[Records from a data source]
►
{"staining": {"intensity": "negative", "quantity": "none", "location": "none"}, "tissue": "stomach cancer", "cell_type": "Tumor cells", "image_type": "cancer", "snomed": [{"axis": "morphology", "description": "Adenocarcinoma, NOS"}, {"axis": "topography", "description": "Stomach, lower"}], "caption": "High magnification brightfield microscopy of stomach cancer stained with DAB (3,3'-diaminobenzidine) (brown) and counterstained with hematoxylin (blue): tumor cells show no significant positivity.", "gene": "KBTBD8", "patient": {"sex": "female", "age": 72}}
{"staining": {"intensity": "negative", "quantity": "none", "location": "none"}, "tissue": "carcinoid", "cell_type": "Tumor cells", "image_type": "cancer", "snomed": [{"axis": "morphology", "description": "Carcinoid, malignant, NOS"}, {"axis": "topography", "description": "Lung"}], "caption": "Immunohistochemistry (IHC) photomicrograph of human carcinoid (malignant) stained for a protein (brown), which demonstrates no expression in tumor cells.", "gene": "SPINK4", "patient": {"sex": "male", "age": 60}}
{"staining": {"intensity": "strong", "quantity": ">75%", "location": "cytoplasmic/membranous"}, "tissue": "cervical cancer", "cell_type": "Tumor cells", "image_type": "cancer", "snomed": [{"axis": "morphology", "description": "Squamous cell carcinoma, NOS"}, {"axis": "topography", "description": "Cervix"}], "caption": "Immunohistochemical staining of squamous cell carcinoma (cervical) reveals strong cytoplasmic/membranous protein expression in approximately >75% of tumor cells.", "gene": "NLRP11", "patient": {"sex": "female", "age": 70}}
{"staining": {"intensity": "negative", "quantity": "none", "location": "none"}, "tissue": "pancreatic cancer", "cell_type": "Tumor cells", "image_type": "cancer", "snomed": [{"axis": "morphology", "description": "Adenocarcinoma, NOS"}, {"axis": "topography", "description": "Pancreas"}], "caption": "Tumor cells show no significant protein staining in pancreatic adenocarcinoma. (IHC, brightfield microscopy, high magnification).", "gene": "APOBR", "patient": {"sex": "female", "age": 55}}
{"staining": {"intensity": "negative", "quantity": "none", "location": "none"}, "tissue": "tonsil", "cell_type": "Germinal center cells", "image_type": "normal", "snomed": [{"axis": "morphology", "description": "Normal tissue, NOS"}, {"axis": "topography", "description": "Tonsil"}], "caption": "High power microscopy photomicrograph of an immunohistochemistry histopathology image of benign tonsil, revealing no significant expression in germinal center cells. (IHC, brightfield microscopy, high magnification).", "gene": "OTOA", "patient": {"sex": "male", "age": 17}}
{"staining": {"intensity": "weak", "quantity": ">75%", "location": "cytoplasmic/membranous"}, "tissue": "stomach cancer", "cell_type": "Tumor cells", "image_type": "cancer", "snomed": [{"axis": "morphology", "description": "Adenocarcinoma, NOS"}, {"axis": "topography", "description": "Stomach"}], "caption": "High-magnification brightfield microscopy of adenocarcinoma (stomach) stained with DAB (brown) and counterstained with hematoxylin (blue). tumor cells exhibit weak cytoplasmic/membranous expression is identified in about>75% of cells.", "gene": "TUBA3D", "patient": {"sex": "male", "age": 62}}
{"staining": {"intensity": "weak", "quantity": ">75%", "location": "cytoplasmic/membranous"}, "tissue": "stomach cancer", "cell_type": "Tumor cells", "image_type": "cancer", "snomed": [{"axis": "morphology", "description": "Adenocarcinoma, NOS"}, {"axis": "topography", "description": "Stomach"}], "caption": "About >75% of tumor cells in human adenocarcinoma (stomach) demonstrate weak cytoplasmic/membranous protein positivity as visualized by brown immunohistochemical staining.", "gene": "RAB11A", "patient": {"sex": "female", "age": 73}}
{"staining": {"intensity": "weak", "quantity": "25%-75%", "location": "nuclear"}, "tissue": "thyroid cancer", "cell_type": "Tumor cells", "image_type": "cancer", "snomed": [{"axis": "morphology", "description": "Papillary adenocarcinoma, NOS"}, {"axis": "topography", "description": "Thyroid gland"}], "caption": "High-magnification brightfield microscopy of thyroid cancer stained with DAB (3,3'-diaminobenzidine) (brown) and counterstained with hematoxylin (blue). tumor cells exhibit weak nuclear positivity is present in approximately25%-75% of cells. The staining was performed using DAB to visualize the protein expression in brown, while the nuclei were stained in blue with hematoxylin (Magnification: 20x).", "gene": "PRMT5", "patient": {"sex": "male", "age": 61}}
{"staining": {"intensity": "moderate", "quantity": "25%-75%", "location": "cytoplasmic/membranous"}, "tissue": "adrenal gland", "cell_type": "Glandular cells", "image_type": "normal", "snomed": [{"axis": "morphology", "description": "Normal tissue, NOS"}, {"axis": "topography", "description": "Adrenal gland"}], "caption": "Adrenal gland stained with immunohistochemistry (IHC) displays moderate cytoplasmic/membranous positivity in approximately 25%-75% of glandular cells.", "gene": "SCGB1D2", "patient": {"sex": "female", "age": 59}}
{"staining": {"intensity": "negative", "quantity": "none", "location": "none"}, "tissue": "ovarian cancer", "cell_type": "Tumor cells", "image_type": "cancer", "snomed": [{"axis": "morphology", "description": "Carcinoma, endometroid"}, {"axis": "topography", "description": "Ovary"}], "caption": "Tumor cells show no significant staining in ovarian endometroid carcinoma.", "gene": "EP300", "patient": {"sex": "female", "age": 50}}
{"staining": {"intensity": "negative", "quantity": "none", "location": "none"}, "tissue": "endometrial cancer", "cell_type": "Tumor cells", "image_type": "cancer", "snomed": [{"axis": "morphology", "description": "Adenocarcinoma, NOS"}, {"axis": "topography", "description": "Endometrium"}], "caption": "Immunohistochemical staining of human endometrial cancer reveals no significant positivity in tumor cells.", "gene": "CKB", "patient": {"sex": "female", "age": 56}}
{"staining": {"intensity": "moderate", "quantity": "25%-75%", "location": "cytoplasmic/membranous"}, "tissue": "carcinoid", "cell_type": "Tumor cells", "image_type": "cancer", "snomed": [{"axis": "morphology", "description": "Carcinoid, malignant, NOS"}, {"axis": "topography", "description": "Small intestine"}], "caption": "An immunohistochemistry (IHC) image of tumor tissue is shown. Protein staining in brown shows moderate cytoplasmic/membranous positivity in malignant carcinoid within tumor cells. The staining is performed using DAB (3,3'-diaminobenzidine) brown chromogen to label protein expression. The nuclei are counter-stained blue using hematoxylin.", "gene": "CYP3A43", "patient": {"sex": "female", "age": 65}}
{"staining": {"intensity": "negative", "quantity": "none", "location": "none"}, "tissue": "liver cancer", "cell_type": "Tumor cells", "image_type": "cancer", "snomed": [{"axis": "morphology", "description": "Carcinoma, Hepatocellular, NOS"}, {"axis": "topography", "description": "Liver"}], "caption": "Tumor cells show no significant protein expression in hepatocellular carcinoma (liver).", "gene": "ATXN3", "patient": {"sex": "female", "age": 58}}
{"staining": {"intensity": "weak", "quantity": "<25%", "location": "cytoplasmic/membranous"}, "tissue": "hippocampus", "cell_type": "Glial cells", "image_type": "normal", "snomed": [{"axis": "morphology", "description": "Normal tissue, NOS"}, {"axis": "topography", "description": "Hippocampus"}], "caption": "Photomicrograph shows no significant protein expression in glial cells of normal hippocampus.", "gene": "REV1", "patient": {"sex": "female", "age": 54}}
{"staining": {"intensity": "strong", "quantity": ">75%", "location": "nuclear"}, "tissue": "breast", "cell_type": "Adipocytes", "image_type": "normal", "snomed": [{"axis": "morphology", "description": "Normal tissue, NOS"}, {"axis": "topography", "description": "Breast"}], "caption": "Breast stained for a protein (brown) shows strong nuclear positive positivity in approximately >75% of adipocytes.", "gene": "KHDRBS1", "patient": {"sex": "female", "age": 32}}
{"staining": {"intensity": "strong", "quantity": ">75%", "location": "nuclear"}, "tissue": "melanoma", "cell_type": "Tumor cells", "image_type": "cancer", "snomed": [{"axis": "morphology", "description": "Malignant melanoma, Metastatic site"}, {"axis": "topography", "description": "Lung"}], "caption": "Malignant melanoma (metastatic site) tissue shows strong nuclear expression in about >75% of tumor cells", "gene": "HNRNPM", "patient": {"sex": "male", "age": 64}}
◄
◆ What this task involves ◆
Taking the records above, retype every line from the one with "gland stained with" down to the one with "no significant staining", exactly and with nothing else.

◆ Exercise result ◆
{"staining": {"intensity": "moderate", "quantity": "25%-75%", "location": "cytoplasmic/membranous"}, "tissue": "adrenal gland", "cell_type": "Glandular cells", "image_type": "normal", "snomed": [{"axis": "morphology", "description": "Normal tissue, NOS"}, {"axis": "topography", "description": "Adrenal gland"}], "caption": "Adrenal gland stained with immunohistochemistry (IHC) displays moderate cytoplasmic/membranous positivity in approximately 25%-75% of glandular cells.", "gene": "SCGB1D2", "patient": {"sex": "female", "age": 59}}
{"staining": {"intensity": "negative", "quantity": "none", "location": "none"}, "tissue": "ovarian cancer", "cell_type": "Tumor cells", "image_type": "cancer", "snomed": [{"axis": "morphology", "description": "Carcinoma, endometroid"}, {"axis": "topography", "description": "Ovary"}], "caption": "Tumor cells show no significant staining in ovarian endometroid carcinoma.", "gene": "EP300", "patient": {"sex": "female", "age": 50}}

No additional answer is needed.